--- Try it ---
Where the word "Left" shows up in a line below, that line is counted. State how many lines are counted, without any other words.

--- Entries supplied ---
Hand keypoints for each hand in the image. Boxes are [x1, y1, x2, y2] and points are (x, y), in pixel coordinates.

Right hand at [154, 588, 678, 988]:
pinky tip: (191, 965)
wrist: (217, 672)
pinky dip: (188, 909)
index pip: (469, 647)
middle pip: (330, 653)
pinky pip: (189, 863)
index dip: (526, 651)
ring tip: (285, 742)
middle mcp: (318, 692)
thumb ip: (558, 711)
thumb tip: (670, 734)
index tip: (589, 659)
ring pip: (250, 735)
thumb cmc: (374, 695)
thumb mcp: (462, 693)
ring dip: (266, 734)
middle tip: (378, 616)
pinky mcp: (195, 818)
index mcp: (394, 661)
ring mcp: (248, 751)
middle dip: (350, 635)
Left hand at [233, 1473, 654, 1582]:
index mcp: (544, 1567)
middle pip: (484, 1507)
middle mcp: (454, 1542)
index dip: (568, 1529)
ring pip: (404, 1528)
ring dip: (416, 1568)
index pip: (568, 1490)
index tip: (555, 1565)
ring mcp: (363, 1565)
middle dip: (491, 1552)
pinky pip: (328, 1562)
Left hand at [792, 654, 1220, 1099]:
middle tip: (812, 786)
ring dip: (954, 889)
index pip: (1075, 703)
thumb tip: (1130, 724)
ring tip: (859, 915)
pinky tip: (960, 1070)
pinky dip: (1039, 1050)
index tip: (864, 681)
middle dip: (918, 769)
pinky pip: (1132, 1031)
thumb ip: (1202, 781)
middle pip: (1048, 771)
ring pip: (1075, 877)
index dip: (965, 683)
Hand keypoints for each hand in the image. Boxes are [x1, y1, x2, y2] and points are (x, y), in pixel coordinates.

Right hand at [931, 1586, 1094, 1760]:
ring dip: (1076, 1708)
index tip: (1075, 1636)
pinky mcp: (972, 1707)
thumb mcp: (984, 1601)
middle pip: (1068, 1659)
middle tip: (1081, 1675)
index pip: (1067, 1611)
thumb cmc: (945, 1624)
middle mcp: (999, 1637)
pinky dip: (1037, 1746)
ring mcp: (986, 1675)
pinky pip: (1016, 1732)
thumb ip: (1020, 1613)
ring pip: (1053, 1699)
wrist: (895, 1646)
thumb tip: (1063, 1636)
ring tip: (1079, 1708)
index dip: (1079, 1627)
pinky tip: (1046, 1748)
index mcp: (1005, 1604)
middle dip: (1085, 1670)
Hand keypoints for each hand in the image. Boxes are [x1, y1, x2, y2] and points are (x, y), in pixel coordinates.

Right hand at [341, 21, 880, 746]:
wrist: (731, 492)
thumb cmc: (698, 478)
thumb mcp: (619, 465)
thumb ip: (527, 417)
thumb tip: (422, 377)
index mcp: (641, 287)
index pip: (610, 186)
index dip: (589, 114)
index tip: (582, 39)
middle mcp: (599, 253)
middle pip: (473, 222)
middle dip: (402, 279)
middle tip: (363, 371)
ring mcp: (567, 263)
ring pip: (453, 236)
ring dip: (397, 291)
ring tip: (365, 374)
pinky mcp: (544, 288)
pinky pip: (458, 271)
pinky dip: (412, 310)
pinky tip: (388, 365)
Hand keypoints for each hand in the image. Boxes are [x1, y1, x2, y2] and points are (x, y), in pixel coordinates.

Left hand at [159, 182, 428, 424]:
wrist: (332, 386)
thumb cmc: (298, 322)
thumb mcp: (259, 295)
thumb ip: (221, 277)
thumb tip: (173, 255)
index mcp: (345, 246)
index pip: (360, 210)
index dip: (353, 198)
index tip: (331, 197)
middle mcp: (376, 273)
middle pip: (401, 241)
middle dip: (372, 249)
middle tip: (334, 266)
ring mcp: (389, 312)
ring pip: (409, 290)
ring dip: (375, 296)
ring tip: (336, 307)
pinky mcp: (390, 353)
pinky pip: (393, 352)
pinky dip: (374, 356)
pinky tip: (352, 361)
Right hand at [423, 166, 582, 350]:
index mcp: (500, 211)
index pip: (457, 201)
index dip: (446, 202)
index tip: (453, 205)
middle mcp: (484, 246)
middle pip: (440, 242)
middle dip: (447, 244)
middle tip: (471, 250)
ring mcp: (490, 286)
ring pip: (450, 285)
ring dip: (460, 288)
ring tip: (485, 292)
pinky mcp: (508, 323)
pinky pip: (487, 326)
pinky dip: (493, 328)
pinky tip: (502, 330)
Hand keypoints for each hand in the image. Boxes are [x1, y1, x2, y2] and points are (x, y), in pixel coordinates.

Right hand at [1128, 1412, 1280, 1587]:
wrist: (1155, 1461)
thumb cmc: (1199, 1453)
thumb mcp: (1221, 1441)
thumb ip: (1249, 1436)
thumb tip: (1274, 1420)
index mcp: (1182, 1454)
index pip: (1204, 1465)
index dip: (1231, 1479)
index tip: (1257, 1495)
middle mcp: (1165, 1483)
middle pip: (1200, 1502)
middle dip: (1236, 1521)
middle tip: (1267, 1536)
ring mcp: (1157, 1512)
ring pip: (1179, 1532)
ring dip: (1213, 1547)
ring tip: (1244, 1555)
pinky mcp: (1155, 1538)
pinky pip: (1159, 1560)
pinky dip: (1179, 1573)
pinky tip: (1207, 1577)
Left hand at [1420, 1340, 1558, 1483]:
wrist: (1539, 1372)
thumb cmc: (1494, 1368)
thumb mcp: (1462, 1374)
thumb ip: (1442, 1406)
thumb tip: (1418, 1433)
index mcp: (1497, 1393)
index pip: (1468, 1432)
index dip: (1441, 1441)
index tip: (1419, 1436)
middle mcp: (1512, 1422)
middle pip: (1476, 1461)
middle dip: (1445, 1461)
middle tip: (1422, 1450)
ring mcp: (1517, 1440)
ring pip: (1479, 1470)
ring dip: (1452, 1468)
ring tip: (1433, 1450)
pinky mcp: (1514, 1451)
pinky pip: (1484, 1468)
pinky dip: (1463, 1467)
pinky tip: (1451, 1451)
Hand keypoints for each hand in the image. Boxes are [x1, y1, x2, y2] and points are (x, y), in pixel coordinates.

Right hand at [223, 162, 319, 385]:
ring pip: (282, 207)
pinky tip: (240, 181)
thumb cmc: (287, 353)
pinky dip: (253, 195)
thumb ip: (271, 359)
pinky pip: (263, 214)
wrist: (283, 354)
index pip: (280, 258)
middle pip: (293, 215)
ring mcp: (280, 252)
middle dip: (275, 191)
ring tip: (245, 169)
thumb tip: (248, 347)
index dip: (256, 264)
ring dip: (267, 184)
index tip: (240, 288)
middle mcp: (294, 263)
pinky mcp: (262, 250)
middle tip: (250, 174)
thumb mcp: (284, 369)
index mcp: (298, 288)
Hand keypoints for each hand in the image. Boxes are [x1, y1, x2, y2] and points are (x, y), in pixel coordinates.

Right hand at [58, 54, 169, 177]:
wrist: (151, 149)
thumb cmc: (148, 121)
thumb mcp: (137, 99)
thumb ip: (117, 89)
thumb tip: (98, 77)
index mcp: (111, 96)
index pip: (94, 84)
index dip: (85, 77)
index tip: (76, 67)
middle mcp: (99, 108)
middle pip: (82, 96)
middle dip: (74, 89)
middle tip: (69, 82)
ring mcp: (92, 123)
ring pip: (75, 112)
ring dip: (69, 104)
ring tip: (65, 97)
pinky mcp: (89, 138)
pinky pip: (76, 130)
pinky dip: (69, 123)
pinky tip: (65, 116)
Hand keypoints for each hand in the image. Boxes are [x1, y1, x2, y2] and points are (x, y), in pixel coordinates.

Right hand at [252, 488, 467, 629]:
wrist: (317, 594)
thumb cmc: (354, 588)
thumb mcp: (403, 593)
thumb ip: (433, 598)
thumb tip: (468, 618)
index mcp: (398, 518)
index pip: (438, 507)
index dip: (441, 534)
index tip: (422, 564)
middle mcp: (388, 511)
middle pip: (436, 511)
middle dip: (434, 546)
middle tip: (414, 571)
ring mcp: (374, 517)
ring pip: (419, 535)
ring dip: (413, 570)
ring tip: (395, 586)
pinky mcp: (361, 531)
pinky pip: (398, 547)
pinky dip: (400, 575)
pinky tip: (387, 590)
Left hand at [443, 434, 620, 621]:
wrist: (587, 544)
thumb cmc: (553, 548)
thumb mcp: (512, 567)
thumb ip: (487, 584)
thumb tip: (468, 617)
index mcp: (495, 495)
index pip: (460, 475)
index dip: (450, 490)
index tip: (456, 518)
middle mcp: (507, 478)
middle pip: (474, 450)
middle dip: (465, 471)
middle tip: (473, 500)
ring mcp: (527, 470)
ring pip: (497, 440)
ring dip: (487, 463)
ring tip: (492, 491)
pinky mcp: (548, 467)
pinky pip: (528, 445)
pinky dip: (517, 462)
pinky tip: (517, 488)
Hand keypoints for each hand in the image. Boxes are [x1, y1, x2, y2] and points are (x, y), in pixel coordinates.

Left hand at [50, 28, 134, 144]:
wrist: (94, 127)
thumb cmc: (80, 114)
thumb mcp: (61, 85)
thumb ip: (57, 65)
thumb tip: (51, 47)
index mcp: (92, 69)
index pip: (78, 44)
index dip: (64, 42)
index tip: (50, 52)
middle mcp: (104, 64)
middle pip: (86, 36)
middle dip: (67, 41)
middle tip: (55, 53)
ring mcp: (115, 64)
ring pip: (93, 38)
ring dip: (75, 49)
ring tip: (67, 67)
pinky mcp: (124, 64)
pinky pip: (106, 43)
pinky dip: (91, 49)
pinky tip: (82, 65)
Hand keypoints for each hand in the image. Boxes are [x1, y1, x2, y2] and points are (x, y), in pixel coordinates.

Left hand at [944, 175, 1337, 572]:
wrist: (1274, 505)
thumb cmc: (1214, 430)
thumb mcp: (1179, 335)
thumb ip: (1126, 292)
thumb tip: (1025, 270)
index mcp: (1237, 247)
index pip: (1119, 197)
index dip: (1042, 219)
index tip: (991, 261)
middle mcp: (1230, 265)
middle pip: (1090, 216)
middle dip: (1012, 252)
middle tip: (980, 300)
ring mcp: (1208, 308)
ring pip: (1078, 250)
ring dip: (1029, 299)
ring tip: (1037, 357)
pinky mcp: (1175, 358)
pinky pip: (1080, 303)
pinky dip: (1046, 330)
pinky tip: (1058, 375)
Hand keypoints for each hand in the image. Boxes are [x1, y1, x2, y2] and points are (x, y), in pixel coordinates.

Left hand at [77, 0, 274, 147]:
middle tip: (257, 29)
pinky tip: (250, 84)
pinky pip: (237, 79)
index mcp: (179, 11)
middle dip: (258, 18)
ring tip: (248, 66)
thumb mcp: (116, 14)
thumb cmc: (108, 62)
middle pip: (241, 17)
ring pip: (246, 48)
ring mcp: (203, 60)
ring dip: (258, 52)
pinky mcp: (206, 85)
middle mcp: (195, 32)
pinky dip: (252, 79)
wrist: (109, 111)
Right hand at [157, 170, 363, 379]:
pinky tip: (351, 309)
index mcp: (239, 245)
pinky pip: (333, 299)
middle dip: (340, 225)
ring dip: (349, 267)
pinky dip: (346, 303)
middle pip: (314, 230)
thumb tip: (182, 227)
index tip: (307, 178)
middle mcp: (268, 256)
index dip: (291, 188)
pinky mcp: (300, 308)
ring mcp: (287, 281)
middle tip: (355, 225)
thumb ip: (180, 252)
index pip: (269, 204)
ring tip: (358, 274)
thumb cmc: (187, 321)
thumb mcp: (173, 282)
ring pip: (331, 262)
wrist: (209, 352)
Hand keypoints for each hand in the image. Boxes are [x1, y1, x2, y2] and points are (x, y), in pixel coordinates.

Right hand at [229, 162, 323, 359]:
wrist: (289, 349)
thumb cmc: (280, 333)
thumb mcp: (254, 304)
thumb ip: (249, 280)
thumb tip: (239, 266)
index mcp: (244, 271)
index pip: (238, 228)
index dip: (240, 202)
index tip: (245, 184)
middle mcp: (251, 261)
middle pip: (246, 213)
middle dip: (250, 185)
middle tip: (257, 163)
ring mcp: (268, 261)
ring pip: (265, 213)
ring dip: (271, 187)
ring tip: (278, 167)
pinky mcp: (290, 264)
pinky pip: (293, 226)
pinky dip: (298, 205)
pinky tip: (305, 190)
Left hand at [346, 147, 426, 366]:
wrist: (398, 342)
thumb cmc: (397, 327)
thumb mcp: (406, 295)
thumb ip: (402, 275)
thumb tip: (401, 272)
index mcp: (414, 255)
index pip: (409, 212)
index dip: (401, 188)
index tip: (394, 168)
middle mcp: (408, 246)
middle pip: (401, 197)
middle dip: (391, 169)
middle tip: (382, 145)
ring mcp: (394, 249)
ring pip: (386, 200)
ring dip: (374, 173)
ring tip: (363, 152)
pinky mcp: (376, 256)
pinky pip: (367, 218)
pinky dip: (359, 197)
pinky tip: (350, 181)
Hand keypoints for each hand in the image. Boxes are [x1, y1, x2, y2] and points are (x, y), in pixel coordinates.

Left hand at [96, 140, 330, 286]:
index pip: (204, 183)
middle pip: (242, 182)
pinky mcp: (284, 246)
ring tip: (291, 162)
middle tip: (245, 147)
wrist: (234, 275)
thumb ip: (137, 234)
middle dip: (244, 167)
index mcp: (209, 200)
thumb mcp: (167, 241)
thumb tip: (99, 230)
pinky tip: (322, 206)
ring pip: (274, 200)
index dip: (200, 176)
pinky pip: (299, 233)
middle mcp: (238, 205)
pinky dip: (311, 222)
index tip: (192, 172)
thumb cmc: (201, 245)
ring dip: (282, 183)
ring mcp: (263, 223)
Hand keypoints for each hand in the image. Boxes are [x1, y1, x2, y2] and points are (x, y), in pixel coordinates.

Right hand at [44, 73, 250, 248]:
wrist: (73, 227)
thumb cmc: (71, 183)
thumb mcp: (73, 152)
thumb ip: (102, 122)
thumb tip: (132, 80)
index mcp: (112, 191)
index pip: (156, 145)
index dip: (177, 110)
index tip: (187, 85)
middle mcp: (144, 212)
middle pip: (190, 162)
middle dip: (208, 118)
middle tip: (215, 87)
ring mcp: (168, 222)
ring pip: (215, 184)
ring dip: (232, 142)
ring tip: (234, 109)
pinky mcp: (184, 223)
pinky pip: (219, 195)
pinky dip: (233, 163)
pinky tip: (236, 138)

--- Expected output ---
10